Lee Young-hoon (, March 6, 1960 – February 14, 2008) was a South Korean composer best known for the ballads he wrote for singer Lee Moon-sae in the 1980s and 1990s. In the 21st century, his songs have been covered by popular K-pop acts, and were used in the jukebox musical Gwanghwamun Love Song.

Career 

Lee Young-Hoon's career as a composer mostly focused on theatre, mainstream media and dance music. After he was introduced to musician and songwriter Lee Moon-sae from Um-inho, he began to compose for the singer. After the success of these songs, Lee Young-Hoon began exploring the 'Pop Ballads' genre. In 1987, Lee Young-Hoon won the Golden Disc Award and the Best Composer Award for "When Love is Gone," "Break Up Story" and "Only the Sound of Her Laughter."

Lee Moon-sae's third collection became a hit selling more than 1,500,000 copies. Lee Moon-sae's fourth collection sold 2,850,000 copies. Lee Moon-sae's fifth album had several thousand pre-orders before it was released, and it brought Lee Moon-sae three Golden Disc Awards. Lee Young-Hoon songs changed people’s perspectives on popular music. These songs became popular among teenagers. His work was credited as playing a significant role in the growth in popularity of the genre. He released eight more albums and three special albums with Lee Moon-sae through 2001.

Death 
Lee Young-Hoon was diagnosed with colorectal cancer. Despite his health condition, he continued to compose songs. During this stage, he wrote Old love1·2 and produced the musical Gwanghwamun love song. He died on February 14, 2008, at age 49.

Discography

Props album 
Lee Young-Hoon completed the album A Short Piece in 1992 with orchestra musicians from Russia's Bolshoi Theater. The album consists of songs he wrote in his 20s and 30s. The feeling is "wintery", as the songs were based on cold times such as during a snowy winter in Moscow. Its words derive from the prologue of 'Small Pieces, When Love is Gone'.
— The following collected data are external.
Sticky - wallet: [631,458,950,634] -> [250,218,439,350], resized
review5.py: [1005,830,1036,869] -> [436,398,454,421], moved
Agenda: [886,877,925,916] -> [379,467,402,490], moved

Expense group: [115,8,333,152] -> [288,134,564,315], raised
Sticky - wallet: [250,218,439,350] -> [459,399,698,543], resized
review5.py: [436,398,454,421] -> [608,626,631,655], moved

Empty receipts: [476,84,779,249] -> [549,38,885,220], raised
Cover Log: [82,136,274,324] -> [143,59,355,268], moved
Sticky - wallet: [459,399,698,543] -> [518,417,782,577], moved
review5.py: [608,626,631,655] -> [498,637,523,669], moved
Lee Young-Hoon composed seven albums in collaboration with singer Lee Moon-se, then moved to Russia and released his Small Pieces album with the Bolshoi orchestra. The first album, featuring "Sorrow String Melody" was released in 1993. He released his second album with the Bolshoi orchestra one year after the first. This album consisted of orchestral arrangements of his previous hit songs. He submitted the work to the largest music exhibition in the world, MIDEM in Cannes. He later released a third album, marking the end of his collaboration with the orchestra. Gun Hee Park, who opened the first internet exhibition in South Korea, designed the album ‘Small Pieces’ and provided his support. Gun Hee Park also experimental thoughts about melody as often and as much to his ability.

Awards 
He received the grand prize of Golden Disc Award in 1987. He received Golden Disc Awards for three consecutive years from 1986.

Legacy 
Before 1980, Korea had no pop music genre. People usually listened to Teuroteu or American songs. However, Lee Young-Hoon and Lee Moon-se created this new genre. As Lee Young-Hoon came up with poetic lyrics, launching the Korean ‘pop ballad’.
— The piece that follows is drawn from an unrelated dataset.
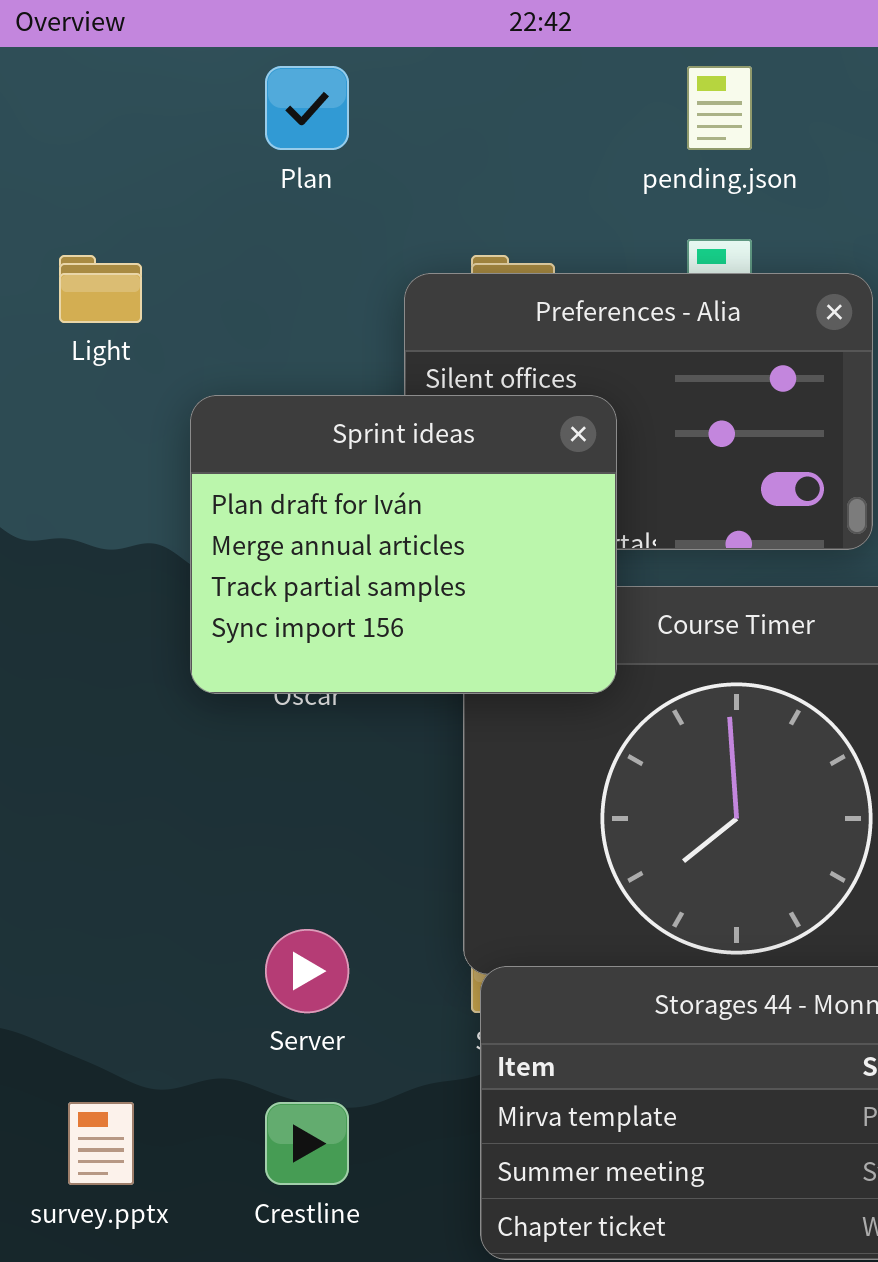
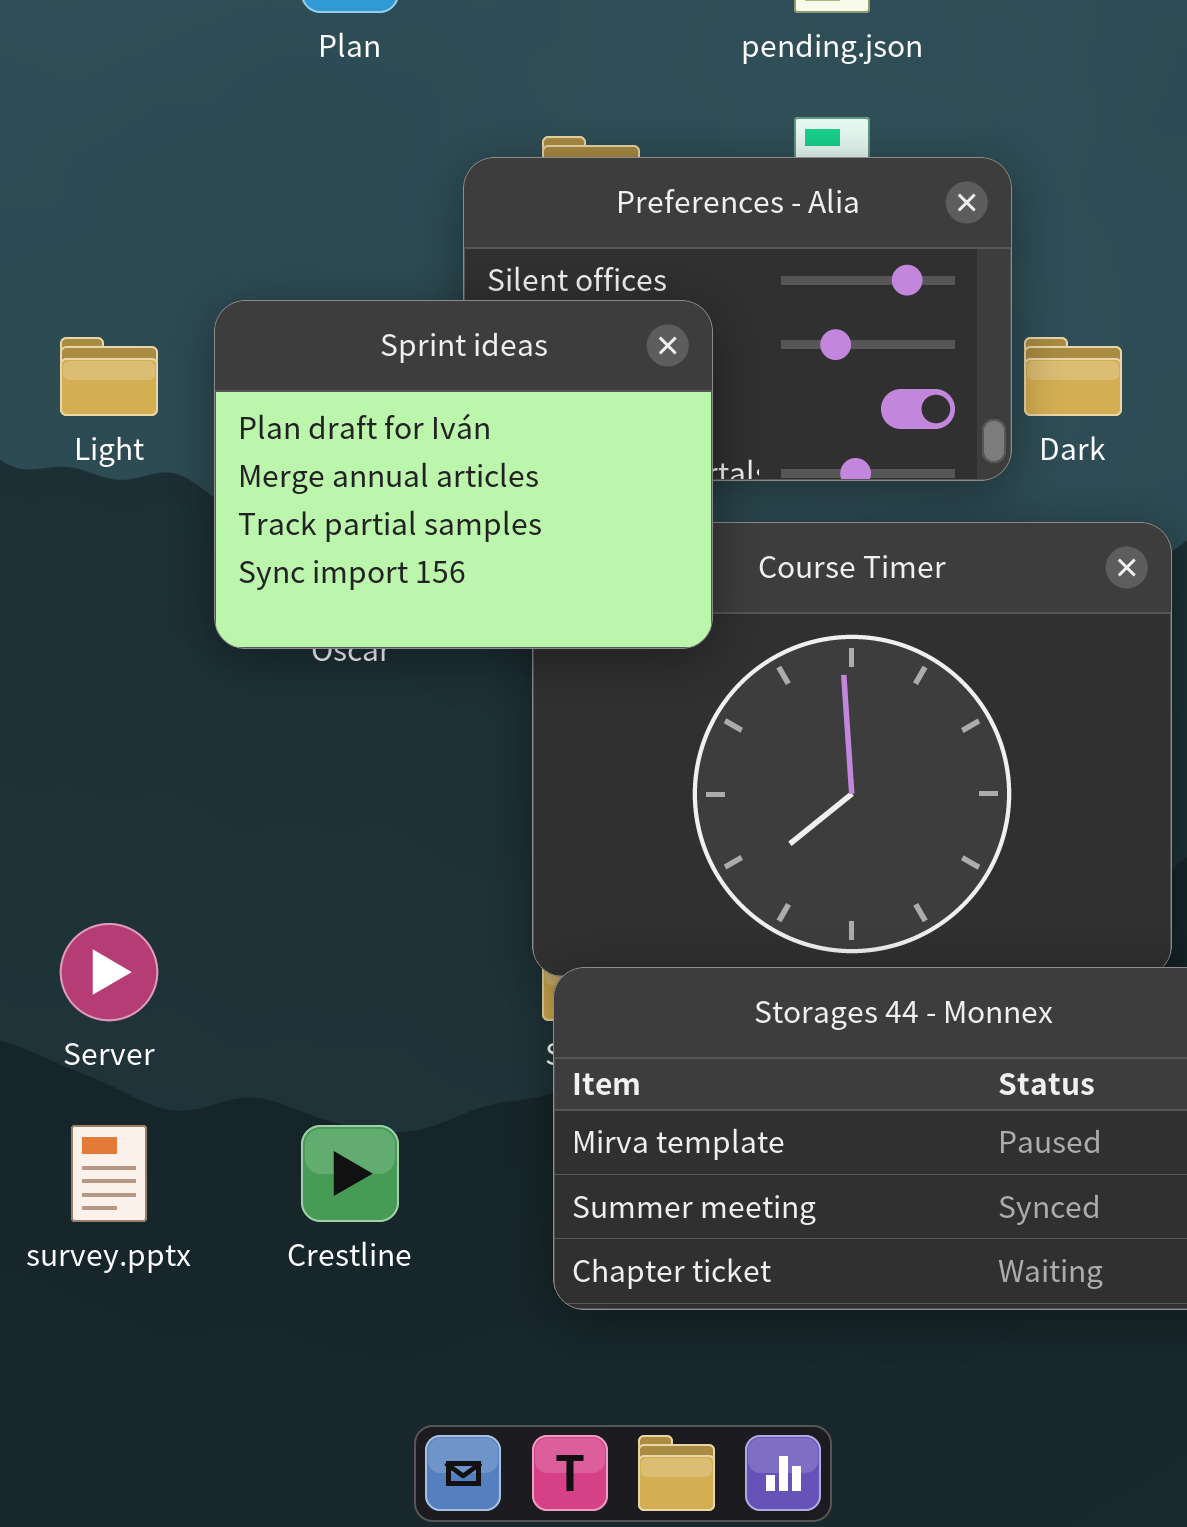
Light: [59,255,142,323] -> [60,337,158,416], moved
Server: [265,929,349,1013] -> [60,923,158,1021], moved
In 2000, retro culture started a trend of re-making music, and Lee Young-Hoon’s songs were heavily featured. In 2008 the first album with all re-make songs of Lee Young-Hoon appeared.

Recently, Big Bang, IU, Oh-hyuk covered Lee Young-Hoon’s songs.

The leading music critic in Korea, Lim Jin-mo said, “Lee Young-Hoon’s classic based melody and poetic lyrics improved the dignity of Korean pop music”.